▸ **GIVEN DATA**
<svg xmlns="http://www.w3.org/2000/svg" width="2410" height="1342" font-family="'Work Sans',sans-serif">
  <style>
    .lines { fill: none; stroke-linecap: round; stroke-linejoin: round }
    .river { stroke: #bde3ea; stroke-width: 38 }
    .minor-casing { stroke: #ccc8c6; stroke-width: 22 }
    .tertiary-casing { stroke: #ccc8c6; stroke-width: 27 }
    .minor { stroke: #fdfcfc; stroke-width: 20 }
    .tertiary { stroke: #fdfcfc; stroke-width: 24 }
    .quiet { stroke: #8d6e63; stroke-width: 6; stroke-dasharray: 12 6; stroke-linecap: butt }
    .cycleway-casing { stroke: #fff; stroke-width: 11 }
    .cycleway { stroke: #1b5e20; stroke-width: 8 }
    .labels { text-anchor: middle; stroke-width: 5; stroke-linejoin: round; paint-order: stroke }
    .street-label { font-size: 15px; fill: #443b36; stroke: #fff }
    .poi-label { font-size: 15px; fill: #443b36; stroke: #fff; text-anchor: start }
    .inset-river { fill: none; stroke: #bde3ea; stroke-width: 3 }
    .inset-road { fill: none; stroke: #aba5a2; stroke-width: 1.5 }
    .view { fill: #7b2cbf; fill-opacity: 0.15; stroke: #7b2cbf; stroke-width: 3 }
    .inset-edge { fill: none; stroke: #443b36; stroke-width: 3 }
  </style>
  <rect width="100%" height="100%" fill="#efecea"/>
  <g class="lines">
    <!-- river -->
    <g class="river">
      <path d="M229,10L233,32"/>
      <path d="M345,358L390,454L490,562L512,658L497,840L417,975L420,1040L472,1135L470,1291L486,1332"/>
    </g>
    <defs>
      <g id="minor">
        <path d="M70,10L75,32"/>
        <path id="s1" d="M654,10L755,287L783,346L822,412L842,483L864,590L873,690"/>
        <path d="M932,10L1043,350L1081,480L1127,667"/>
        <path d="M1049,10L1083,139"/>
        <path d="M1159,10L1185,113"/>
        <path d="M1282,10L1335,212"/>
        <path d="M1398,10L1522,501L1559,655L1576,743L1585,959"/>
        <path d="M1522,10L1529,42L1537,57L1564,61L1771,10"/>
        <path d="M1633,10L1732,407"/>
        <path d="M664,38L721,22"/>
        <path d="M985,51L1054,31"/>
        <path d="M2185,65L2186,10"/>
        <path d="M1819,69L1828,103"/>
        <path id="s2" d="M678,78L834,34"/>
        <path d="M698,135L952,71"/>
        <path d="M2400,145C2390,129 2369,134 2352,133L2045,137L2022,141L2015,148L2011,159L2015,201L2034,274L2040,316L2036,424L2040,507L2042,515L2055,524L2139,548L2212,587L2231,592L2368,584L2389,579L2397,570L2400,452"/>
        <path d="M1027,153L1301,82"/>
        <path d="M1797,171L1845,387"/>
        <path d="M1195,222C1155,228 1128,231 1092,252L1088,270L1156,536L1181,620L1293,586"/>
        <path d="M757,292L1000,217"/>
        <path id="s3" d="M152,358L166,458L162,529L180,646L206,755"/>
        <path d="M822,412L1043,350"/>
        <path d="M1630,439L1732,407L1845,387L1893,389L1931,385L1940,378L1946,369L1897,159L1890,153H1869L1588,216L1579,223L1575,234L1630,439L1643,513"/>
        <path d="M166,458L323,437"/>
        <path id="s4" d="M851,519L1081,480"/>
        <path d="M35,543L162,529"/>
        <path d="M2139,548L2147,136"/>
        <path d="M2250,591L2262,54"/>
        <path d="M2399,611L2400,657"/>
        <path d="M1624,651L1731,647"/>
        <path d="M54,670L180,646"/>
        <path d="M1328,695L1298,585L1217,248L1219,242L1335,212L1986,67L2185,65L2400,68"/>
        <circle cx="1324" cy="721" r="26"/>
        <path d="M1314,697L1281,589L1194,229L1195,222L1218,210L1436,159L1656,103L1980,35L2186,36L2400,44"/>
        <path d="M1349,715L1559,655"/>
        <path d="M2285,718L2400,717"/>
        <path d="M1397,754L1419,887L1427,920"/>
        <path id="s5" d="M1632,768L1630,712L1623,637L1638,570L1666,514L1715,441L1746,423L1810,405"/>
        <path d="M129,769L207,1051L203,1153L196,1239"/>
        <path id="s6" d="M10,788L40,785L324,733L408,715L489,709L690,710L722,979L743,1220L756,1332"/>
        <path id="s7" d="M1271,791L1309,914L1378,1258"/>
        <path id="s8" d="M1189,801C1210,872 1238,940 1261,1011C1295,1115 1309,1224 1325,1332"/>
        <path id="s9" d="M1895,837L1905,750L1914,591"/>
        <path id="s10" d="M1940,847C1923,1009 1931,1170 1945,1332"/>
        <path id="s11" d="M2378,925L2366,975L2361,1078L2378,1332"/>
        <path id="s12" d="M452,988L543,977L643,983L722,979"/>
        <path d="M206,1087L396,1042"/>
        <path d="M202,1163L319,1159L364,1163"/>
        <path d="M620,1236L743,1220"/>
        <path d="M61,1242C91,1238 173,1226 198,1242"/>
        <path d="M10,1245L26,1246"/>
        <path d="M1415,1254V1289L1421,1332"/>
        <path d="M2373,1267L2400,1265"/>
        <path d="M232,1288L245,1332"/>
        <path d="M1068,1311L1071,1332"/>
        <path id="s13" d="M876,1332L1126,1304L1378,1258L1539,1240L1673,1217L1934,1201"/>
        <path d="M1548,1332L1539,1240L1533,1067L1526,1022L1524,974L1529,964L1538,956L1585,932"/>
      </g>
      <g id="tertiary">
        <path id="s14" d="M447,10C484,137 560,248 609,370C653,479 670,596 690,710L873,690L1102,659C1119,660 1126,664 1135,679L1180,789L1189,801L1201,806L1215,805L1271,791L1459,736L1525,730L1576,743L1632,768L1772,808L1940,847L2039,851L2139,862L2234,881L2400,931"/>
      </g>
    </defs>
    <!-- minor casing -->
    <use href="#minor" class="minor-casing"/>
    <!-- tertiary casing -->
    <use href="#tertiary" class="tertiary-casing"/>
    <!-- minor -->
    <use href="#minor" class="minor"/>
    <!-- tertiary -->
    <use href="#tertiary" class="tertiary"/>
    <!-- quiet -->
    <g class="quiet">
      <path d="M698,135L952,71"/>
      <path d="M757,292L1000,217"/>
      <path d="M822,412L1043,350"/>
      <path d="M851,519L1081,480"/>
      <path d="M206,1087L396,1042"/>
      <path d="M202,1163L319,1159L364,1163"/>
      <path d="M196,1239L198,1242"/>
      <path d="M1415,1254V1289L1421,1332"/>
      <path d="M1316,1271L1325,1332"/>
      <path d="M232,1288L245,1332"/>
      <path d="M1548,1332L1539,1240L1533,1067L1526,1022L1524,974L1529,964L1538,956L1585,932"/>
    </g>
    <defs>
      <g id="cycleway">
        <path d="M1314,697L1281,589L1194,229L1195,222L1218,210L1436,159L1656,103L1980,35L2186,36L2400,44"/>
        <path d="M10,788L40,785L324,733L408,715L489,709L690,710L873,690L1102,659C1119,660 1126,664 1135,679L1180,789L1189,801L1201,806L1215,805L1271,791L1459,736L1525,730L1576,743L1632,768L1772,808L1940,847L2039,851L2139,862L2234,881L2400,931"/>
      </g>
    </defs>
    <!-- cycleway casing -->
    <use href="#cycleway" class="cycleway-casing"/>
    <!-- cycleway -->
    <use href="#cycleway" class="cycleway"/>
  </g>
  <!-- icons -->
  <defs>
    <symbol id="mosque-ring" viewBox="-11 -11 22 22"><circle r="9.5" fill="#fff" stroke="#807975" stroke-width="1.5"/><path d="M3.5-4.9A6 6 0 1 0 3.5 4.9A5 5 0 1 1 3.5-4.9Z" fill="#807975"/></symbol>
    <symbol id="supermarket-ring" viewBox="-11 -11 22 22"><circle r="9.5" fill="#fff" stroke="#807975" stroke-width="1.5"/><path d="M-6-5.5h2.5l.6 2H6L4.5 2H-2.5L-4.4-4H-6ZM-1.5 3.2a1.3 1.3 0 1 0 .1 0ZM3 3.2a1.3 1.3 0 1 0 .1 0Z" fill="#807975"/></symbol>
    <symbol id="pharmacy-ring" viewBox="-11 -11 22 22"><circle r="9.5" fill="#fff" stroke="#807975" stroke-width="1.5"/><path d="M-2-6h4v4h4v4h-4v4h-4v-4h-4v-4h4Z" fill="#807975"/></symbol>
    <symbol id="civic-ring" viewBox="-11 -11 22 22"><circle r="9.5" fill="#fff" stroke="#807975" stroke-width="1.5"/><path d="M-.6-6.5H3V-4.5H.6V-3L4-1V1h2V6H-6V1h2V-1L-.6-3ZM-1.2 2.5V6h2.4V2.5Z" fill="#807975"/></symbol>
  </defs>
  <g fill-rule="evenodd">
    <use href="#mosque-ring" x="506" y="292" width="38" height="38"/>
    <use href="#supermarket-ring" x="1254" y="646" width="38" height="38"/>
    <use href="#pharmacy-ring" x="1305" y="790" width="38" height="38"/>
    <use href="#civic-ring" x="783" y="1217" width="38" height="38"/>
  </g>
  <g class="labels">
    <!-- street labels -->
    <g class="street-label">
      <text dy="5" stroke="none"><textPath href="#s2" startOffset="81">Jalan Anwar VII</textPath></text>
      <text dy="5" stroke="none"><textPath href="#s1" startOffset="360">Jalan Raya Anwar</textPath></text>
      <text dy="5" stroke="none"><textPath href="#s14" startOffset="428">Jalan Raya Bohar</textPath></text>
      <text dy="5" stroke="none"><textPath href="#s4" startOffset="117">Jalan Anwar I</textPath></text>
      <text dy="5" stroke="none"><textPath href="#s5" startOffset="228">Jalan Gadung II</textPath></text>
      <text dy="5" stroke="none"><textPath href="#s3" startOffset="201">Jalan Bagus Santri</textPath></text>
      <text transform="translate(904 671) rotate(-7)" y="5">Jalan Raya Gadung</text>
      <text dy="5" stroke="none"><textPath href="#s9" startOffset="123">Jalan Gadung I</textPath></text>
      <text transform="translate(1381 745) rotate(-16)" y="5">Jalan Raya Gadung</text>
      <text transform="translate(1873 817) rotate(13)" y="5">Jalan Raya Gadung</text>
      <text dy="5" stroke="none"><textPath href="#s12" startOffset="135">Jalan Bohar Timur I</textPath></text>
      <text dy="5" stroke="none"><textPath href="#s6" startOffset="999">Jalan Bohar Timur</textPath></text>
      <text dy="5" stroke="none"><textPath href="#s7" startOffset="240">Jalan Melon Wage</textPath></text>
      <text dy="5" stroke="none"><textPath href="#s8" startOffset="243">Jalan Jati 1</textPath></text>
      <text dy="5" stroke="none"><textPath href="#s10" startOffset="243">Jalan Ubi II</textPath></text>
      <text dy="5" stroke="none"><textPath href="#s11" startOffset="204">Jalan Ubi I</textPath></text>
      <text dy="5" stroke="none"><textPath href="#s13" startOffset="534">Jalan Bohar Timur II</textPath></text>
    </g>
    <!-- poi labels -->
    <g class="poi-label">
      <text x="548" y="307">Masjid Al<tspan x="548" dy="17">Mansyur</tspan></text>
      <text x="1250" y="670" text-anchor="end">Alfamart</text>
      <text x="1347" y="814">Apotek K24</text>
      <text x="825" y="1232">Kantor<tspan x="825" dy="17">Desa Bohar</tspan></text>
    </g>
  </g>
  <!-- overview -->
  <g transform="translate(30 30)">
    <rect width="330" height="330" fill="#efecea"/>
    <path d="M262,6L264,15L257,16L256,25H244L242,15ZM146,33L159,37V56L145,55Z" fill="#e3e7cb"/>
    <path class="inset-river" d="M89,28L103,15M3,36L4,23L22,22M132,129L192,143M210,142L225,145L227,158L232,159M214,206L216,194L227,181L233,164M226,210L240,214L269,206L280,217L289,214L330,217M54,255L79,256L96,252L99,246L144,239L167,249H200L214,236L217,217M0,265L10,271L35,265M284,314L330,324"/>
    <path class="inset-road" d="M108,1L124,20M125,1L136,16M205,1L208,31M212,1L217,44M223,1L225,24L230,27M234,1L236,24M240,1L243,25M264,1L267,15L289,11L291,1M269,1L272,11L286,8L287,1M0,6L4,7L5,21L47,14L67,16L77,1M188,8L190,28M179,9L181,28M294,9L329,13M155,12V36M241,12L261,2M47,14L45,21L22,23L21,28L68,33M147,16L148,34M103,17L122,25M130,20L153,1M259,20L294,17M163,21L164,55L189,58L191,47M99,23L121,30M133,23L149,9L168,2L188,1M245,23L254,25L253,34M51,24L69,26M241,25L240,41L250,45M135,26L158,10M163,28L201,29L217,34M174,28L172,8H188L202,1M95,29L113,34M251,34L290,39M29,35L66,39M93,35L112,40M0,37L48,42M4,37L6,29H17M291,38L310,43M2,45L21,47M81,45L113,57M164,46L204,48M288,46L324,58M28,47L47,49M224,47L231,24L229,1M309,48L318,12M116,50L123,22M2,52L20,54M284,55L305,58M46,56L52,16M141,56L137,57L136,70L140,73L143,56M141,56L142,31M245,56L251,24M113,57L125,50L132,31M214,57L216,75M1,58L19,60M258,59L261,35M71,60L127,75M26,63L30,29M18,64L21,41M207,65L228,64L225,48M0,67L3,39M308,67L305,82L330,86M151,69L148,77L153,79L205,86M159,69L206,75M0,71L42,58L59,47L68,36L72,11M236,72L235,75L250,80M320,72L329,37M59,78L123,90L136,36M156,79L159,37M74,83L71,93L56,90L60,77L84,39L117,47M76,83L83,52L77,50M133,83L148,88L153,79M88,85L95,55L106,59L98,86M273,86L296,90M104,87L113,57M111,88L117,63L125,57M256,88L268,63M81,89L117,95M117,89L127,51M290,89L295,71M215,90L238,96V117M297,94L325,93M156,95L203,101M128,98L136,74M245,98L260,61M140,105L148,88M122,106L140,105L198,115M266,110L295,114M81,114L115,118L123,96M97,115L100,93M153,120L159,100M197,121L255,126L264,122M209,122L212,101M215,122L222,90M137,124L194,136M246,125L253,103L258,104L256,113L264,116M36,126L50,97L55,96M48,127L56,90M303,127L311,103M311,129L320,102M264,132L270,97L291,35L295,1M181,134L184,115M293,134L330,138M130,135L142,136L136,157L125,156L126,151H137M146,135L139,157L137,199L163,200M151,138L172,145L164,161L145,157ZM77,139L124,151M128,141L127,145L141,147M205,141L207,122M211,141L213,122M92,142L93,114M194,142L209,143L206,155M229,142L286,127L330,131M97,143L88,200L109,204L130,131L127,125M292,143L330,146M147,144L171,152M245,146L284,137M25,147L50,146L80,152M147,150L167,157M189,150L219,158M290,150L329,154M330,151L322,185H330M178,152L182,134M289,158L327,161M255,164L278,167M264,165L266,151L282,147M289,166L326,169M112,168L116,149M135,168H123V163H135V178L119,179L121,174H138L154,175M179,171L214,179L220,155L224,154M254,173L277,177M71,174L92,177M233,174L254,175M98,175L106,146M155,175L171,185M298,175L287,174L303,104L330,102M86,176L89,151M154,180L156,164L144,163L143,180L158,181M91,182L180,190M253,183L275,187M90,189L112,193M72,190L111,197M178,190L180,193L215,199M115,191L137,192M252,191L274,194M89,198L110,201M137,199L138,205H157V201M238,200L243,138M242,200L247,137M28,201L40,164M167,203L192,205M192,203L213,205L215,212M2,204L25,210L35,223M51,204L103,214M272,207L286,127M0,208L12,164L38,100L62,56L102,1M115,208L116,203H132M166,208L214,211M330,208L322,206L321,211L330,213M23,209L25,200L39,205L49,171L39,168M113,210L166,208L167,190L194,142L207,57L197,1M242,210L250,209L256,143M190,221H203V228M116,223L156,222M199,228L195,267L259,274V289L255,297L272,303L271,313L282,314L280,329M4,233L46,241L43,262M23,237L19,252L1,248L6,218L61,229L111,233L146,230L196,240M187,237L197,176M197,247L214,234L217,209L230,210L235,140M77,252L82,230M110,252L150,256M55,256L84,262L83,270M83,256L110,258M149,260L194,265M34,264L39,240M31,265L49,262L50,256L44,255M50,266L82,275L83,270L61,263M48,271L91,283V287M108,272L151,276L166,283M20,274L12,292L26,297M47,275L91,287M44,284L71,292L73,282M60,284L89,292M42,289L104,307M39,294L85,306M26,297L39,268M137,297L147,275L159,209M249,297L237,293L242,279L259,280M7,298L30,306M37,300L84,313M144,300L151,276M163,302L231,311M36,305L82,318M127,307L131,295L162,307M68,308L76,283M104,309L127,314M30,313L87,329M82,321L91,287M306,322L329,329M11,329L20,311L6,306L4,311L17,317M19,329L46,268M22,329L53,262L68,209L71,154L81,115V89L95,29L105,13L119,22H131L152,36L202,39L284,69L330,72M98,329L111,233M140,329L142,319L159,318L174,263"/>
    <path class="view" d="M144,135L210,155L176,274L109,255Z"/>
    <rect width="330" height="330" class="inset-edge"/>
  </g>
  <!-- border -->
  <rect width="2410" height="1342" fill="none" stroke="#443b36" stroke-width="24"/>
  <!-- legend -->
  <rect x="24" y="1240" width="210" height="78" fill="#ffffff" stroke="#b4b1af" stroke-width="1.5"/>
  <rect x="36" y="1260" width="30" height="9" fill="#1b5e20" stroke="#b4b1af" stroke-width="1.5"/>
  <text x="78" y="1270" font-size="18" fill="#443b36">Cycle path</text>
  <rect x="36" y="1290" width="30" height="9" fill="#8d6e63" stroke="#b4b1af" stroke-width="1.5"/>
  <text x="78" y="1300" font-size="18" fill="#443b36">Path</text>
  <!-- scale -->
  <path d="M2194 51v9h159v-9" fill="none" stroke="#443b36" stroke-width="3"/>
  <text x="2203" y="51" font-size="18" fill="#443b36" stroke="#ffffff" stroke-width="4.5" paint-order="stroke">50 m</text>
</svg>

▸ **ASSIGNED TASK**
If a line in the entries above contains the word "lines", count it, and give only the final number.

▸ **YOUR RESPONSE**
2